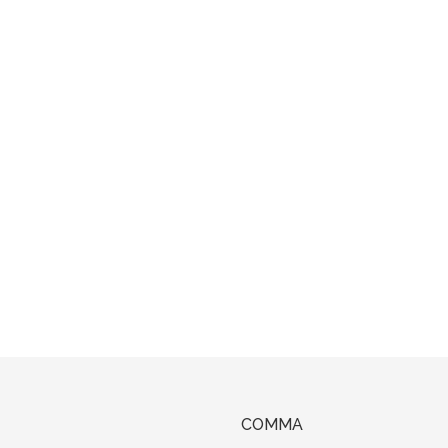
COMMA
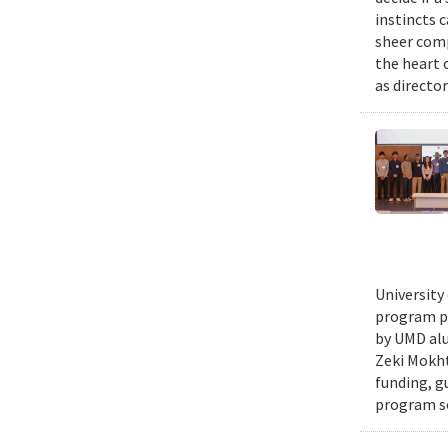
instincts 
sheer comp
the heart 
as director
University
program pr
by UMD alu
Zeki Mokht
funding, g
program se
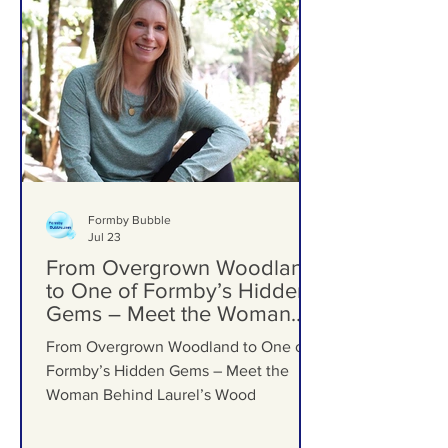
Formby Bubble
Jul 23
From Overgrown Woodland
to One of Formby’s Hidden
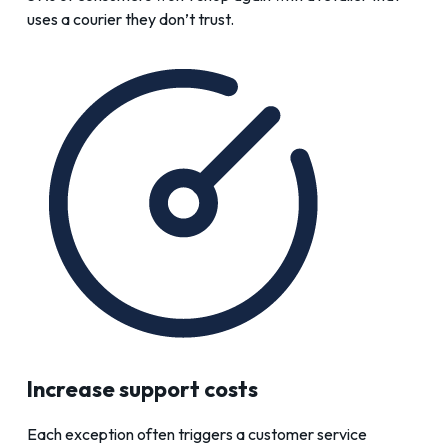
uses a courier they don’t trust.
Increase support costs
Each exception often triggers a customer service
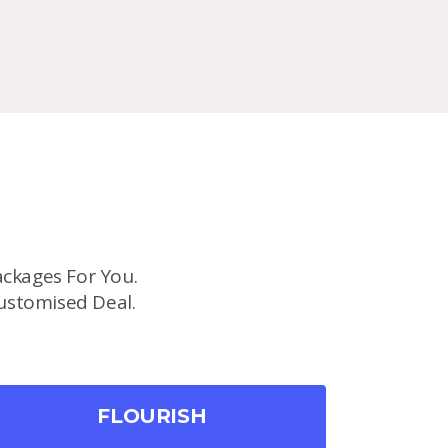
ckages For You.
ustomised Deal.
FLOURISH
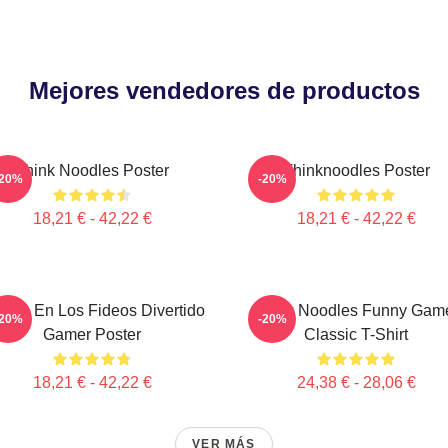
Mejores vendedores de productos
Think Noodles Poster
Thinknoodles Poster
-20%
-20%
18,21 € - 42,22 €
18,21 € - 42,22 €
ensa En Los Fideos Divertido
Think Noodles Funny Gam
-20%
-20%
Gamer Poster
Classic T-Shirt
18,21 € - 42,22 €
24,38 € - 28,06 €
VER MÁS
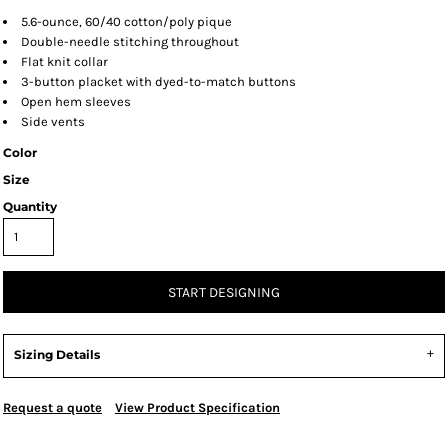
5.6-ounce, 60/40 cotton/poly pique
Double-needle stitching throughout
Flat knit collar
3-button placket with dyed-to-match buttons
Open hem sleeves
Side vents
Color
Size
Quantity
START DESIGNING
Sizing Details
Request a quote
View Product Specification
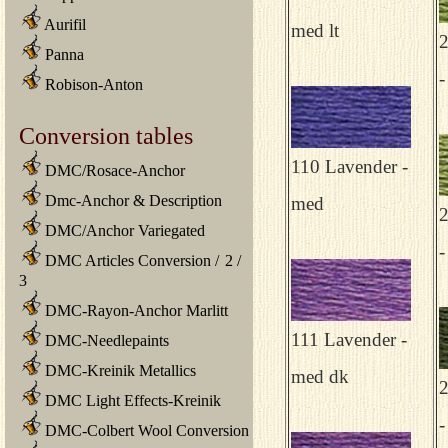
Aurifil
med lt
Panna
-
Robison-Anton
Conversion tables
110 Lavender -
DMC/Rosace-Anchor
Dmc-Anchor & Description
med
DMC/Anchor Variegated
-
DMC Articles Conversion
/
2
/
3
DMC-Rayon-Anchor Marlitt
111 Lavender -
DMC-Needlepaints
DMC-Kreinik Metallics
med dk
DMC Light Effects-Kreinik
-
DMC-Colbert Wool Conversion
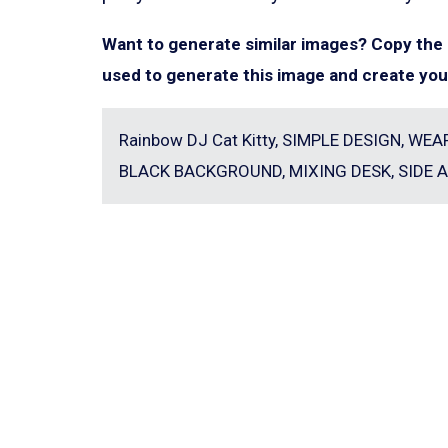
Want to generate similar images? Copy th
used to generate this image and create you
Rainbow DJ Cat Kitty, SIMPLE DESIGN, W
BLACK BACKGROUND, MIXING DESK, SIDE A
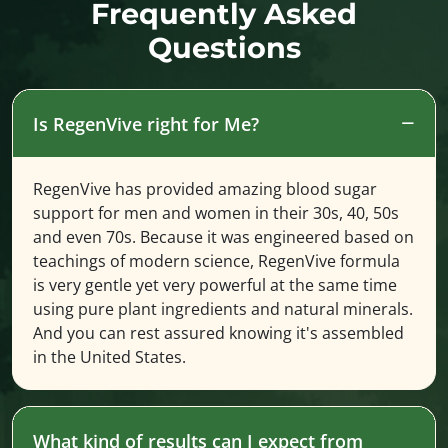
Frequently Asked
Questions
Is RegenVive right for Me?
RegenVive has provided amazing blood sugar
support for men and women in their 30s, 40, 50s
and even 70s. Because it was engineered based on
teachings of modern science, RegenVive formula
is very gentle yet very powerful at the same time
using pure plant ingredients and natural minerals.
And you can rest assured knowing it's assembled
in the United States.
What kind of results can I expect from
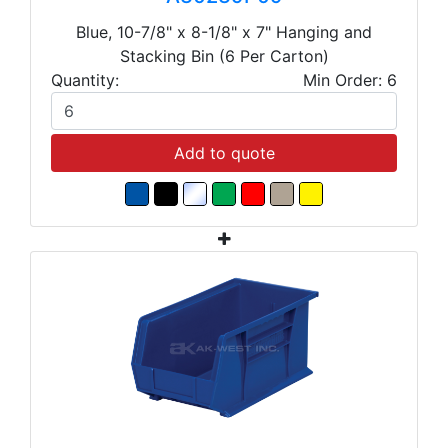
Blue, 10-7/8" x 8-1/8" x 7" Hanging and
Stacking Bin (6 Per Carton)
Quantity:
Min Order: 6
Add to quote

### DESCRIPTION OF THE TASK
Only the pictures stay out; the rest of the entries above must be written out exactly.

### OUTPUT OF THE EXERCISE
COMMA
instincts 
sheer comp
the heart 
as director
University
program pr
by UMD alu
Zeki Mokht
funding, g
program se
Formby Bubble
Jul 23
From Overgrown Woodland
to One of Formby’s Hidden
uses a courier they don’t trust.
Increase support costs
Each exception often triggers a customer service
ckages For You.
ustomised Deal.
FLOURISH
Mejores vendedores de productos
Think Noodles Poster
Thinknoodles Poster
-20%
-20%
18,21 € - 42,22 €
18,21 € - 42,22 €
ensa En Los Fideos Divertido
Think Noodles Funny Gam
-20%
-20%
Gamer Poster
Classic T-Shirt
18,21 € - 42,22 €
24,38 € - 28,06 €
VER MÁS
5.6-ounce, 60/40 cotton/poly pique
Double-needle stitching throughout
Flat knit collar
3-button placket with dyed-to-match buttons
Open hem sleeves
Side vents
Color
Size
Quantity
START DESIGNING
Sizing Details
Request a quote
View Product Specification
Aurifil
med lt
Panna
-
Robison-Anton
Conversion tables
110 Lavender -
DMC/Rosace-Anchor
Dmc-Anchor & Description
med
DMC/Anchor Variegated
-
DMC Articles Conversion
/
2
/
3
DMC-Rayon-Anchor Marlitt
111 Lavender -
DMC-Needlepaints
DMC-Kreinik Metallics
med dk
DMC Light Effects-Kreinik
-
DMC-Colbert Wool Conversion
Want to generate similar images? Copy th
used to generate this image and create you
Rainbow DJ Cat Kitty, SIMPLE DESIGN, W
BLACK BACKGROUND, MIXING DESK, SIDE A
Frequently Asked
Questions
Is RegenVive right for Me?
RegenVive has provided amazing blood sugar
support for men and women in their 30s, 40, 50s
and even 70s. Because it was engineered based on
teachings of modern science, RegenVive formula
is very gentle yet very powerful at the same time
using pure plant ingredients and natural minerals.
And you can rest assured knowing it's assembled
in the United States.
What kind of results can I expect from
Blue, 10-7/8" x 8-1/8" x 7" Hanging and
Stacking Bin (6 Per Carton)
Quantity:
Min Order: 6
Add to quote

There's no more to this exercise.